Alex Gorelik, Founder & CTO, Waterline Data

Tools like Datameer and Platfora and Tableau are great to analyze and visualize the data, but if you have millions of files in a data lake, how does one find the right data to open in an end user tool—wouldn’t you need a data catalog?

Finding the right data in a lake of millions of files is like finding the needle in the stack of needles. Having a data catalog for the entire data lake enables a business analyst or data scientist to quickly zero in on the data they need without asking around or writing code. Data discovery tools enable the end-user to manually explore one file at a time, and they can populate their internal catalog as a by-product of the manual exploration, but they don’t create the full data catalog of every file in the data lake. The benefit of having a complete data catalog is that it automates 80% of the data discovery process and enables the business to answer any questions they have much more rapidly.

How would you build a data catalog in such a large lake? How can all the data be tagged quickly?
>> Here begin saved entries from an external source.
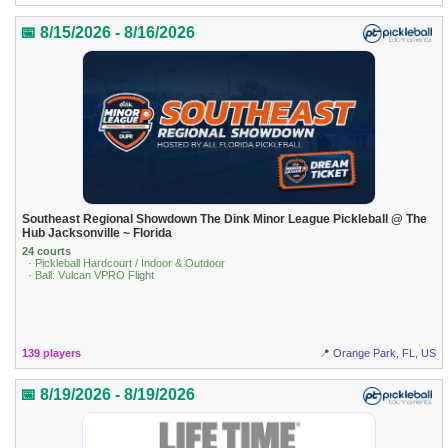
📅 8/15/2026 - 8/16/2026
Southeast Regional Showdown The Dink Minor League Pickleball @ The
Hub Jacksonville ~ Florida
24 courts
· Pickleball Hardcourt / Indoor & Outdoor
· Ball: Vulcan VPRO Flight
139 players
📍 Orange Park, FL, US
📅 8/19/2026 - 8/19/2026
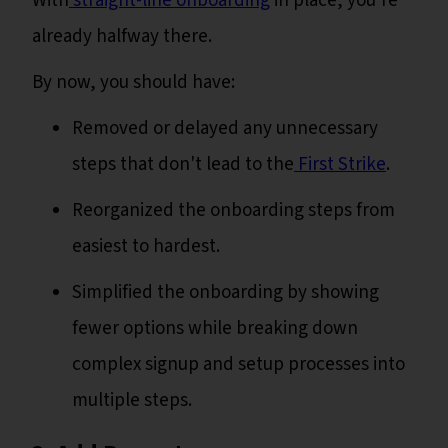
With
straight-line onboarding
in place, you're
already halfway there.
By now, you should have:
Removed or delayed any unnecessary
steps that don't lead to the
First Strike
.
Reorganized the onboarding steps from
easiest to hardest.
Simplified the onboarding by showing
fewer options while breaking down
complex signup and setup processes into
multiple steps.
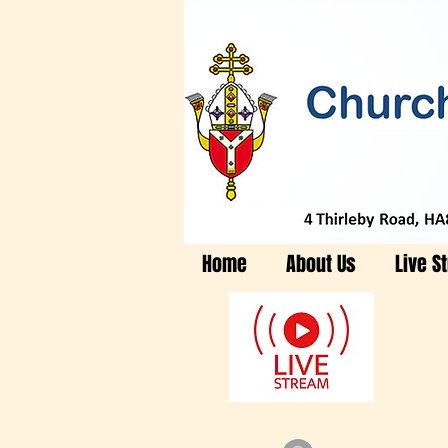
Home
About Us
Live S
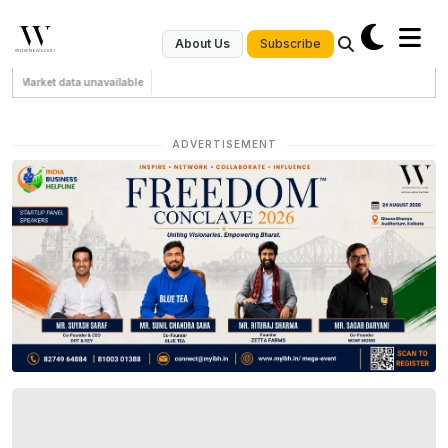
Subscribe
About Us
Market data unavailable
ADVERTISEMENT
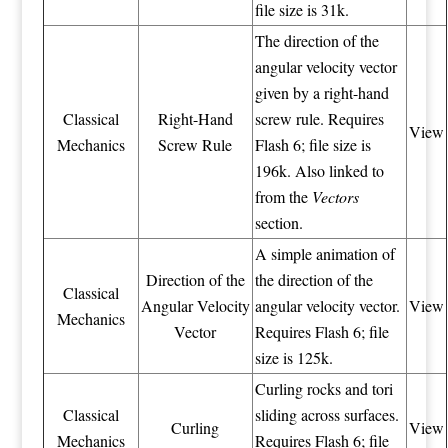
file size is 31k.
The direction of the
angular velocity vector
given by a right-hand
Classical
Right-Hand
screw rule. Requires
View
Mechanics
Screw Rule
Flash 6; file size is
196k. Also linked to
from the
Vectors
section.
A simple animation of
Direction of the
the direction of the
Classical
Angular Velocity
angular velocity vector.
View
Mechanics
Vector
Requires Flash 6; file
size is 125k.
Curling rocks and tori
Classical
sliding across surfaces.
Curling
View
Mechanics
Requires Flash 6; file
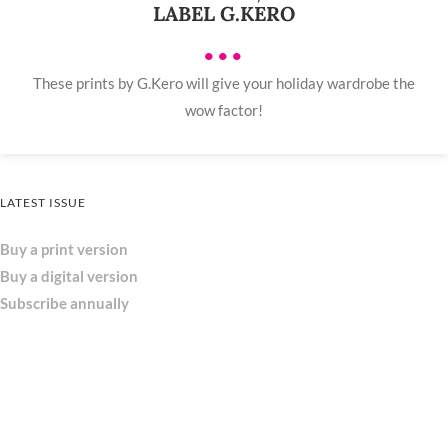
LABEL G.KERO
•••
These prints by G.Kero will give your holiday wardrobe the
wow factor!
LATEST ISSUE
Buy a print version
Buy a digital version
Subscribe annually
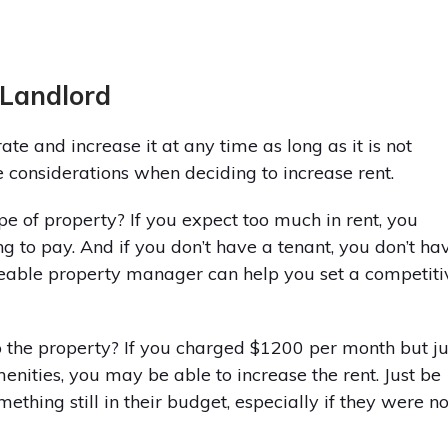
 Landlord
ate and increase it at any time as long as it is not
 considerations when deciding to increase rent.
ype of property? If you expect too much in rent, you
g to pay. And if you don’t have a tenant, you don’t ha
eable property manager can help you set a competiti
the property? If you charged $1200 per month but ju
enities, you may be able to increase the rent. Just be
ething still in their budget, especially if they were no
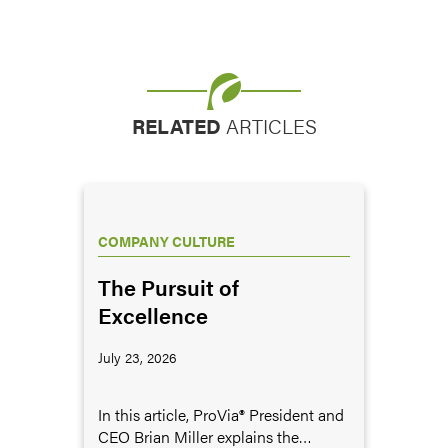
RELATED
ARTICLES
COMPANY CULTURE
The Pursuit of
Excellence
July 23, 2026
In this article, ProVia® President and
CEO Brian Miller explains the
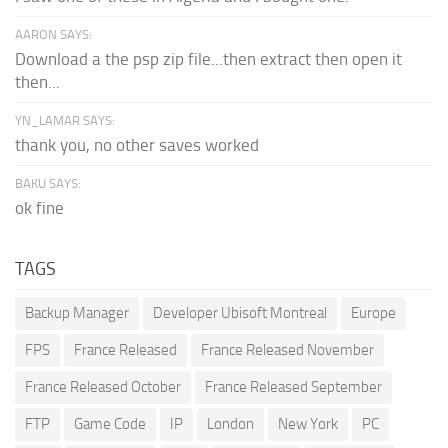
AARON SAYS:
Download a the psp zip file...then extract then open it
then...
YN_LAMAR SAYS:
thank you, no other saves worked
BAKU SAYS:
ok fine
TAGS
Backup Manager
Developer Ubisoft Montreal
Europe
FPS
France Released
France Released November
France Released October
France Released September
FTP
Game Code
IP
London
New York
PC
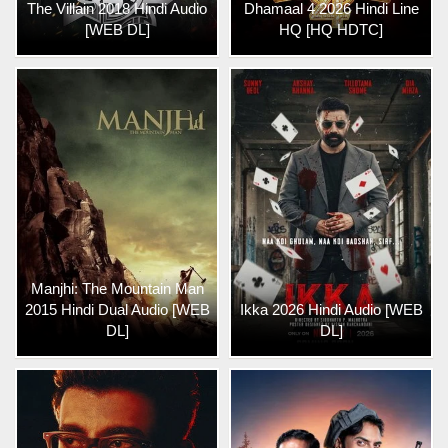
The Villain 2018 Hindi Audio
Dhamaal 4 2026 Hindi Line
[WEB DL]
HQ [HQ HDTC]
Manjhi: The Mountain Man
2015 Hindi Dual Audio [WEB
Ikka 2026 Hindi Audio [WEB
DL]
DL]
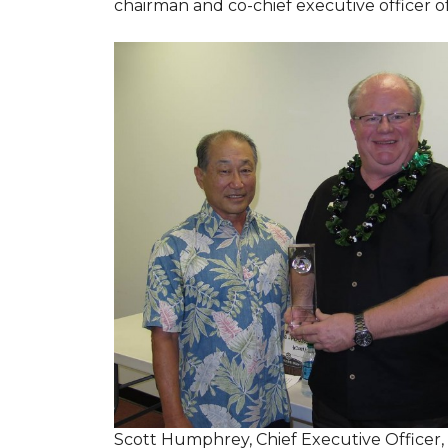
chairman and co-chief executive officer o
Scott Humphrey, Chief Executive Officer,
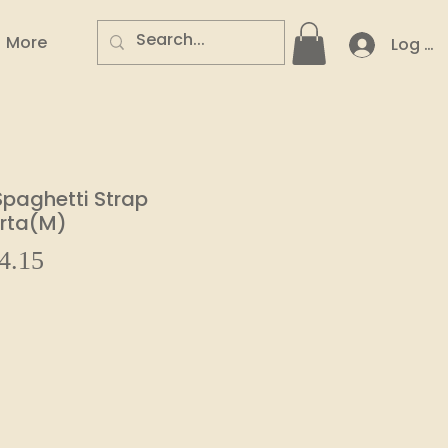
More
Log In
Spaghetti Strap
urta(M)
Sale
4.15
ar
Price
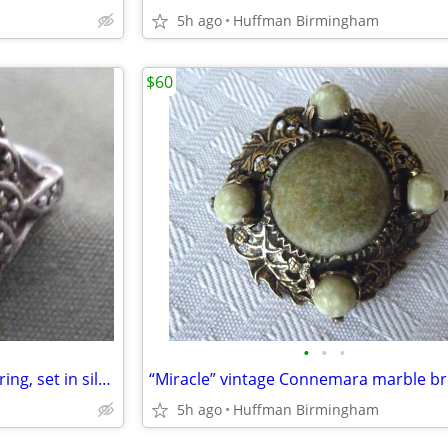
5h ago
Huffman Birmingham
$60
•
•
•
Vintage marcasite lady’s dress ring, set in silver
5h ago
Huffman Birmingham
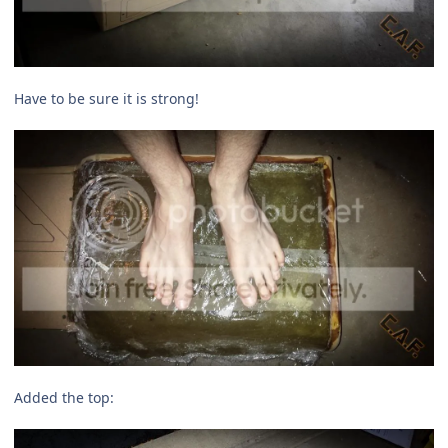
Have to be sure it is strong!
Added the top:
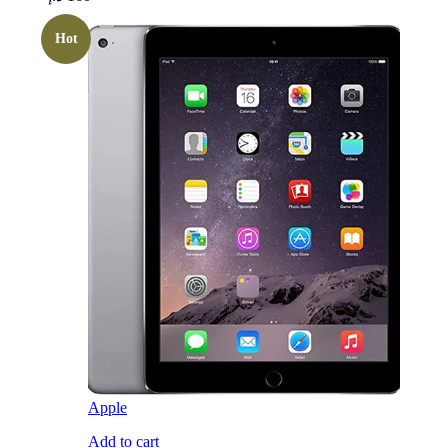
Hot
Apple
Add to cart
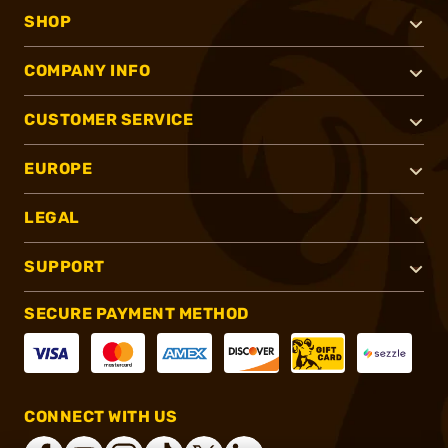
SHOP
COMPANY INFO
CUSTOMER SERVICE
EUROPE
LEGAL
SUPPORT
SECURE PAYMENT METHOD
CONNECT WITH US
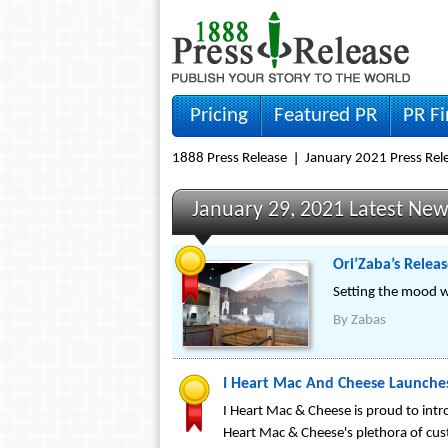
Pricing
Featured PR
PR F
1888 Press Release
January 2021 Press Rel
January 29, 2021 Latest Ne
Ori’Zaba’s Relea
Setting the mood w
By
Zabas
I Heart Mac And Cheese Launche
I Heart Mac & Cheese is proud to intr
Heart Mac & Cheese's plethora of custo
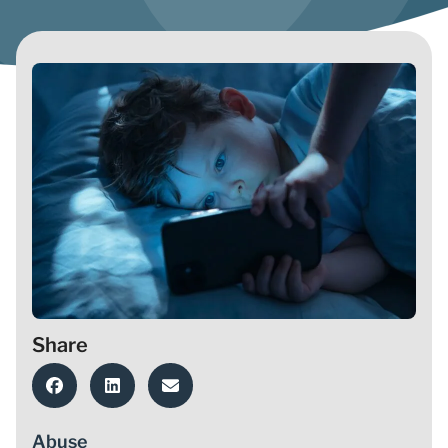
Share
Abuse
Given the volumes and ongoing changes to the data in the lake, it’s not practical to manually explore and tag every file and field in the data lake. A data lake makes it very easy to get data in because it doesn’t require a data model, but the flip side is that the business metadata still needs to defined for the data to be understood and useful to business users. The challenge is that this has to be done as the data lands in the lake, which means that there is a need to automate how that’s done so the business can start using the lake within minutes or hours not months.